Renee Tartaglione had little to say last month when she abruptly quit her $69,400-a-year job as one of the city's top election officials - deputy and right-hand aide to her mother, Marge Tartaglione, the longtime chairwoman of the city commissioners.
But the city Board of Ethics provided the explanation yesterday, announcing a settlement in which Renee Tartaglione admitted to repeated, blatant violations of the city charter's ban on political activity by city employees.
Tartaglione, 55, agreed to give up her city job for at least one year, until next December, and pay $2,700 in fines for a series of charter violations, including:
* Ordering, paying for and picking up printed campaign material in 2008, aimed at defeating state Rep. Angel Cruz, a political foe of Tartaglione's husband, Carlos Matos, the Democratic ward leader in Kensington's 19th Ward.
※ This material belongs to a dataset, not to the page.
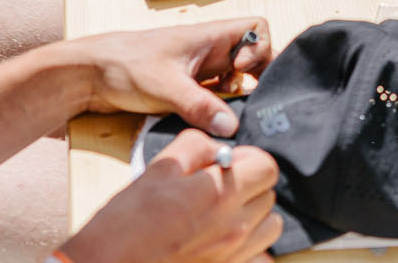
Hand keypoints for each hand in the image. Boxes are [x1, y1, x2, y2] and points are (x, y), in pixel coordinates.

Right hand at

* Buying sample ballots in 2009 to promote an anti-Cruz slate of 32 candidates for judge of election and machine inspector in the neighboring 7th Ward, where Cruz is the ward leader.
_ Presiding over two pre-election meetings of Democratic committeemen in the 19th Ward, in 2009, and routinely visiting the Democratic City Committee to pick up checks for thousands of dollars in "street money," to be distributed to Election Day workers in the 19th Ward and the 62nd Ward, where Marge Tartaglione is the ward leader.
Neither Renee nor Marge Tartaglione responded yesterday to calls or messages from the Daily News. Officials in the city commissioners' office said they didn't expect to see Marge until tomorrow morning, when the three city commissioners convene for their weekly meeting.
Marge Tartaglione, 77, first elected to the city commissioner's post in 1975, is widely expected to seek re-election next year to her 10th four-year term.
The job pays $126,419 annually. Even though Tartaglione signed up for a deferred-retirement program and collected a $288,136 DROP payment in early 2008, her ultimate city pension will continue to climb with cost-of-living increases in her city salary.
Besides Renee's picking up Democratic City Committee checks for her mother, there was nothing in the Board of Ethics settlement agreement that tied Marge to any of the violations.
But it could still provide Marge's opponents with potential campaign fodder - either for allowing her daughter to engage in political activity, or providing such loose supervision of the commissioners' office that Marge was unaware of what her top aide was doing.
There was no indication in the settlement if Renee's political work was limited to off-hours or took place during scheduled working hours in City Hall.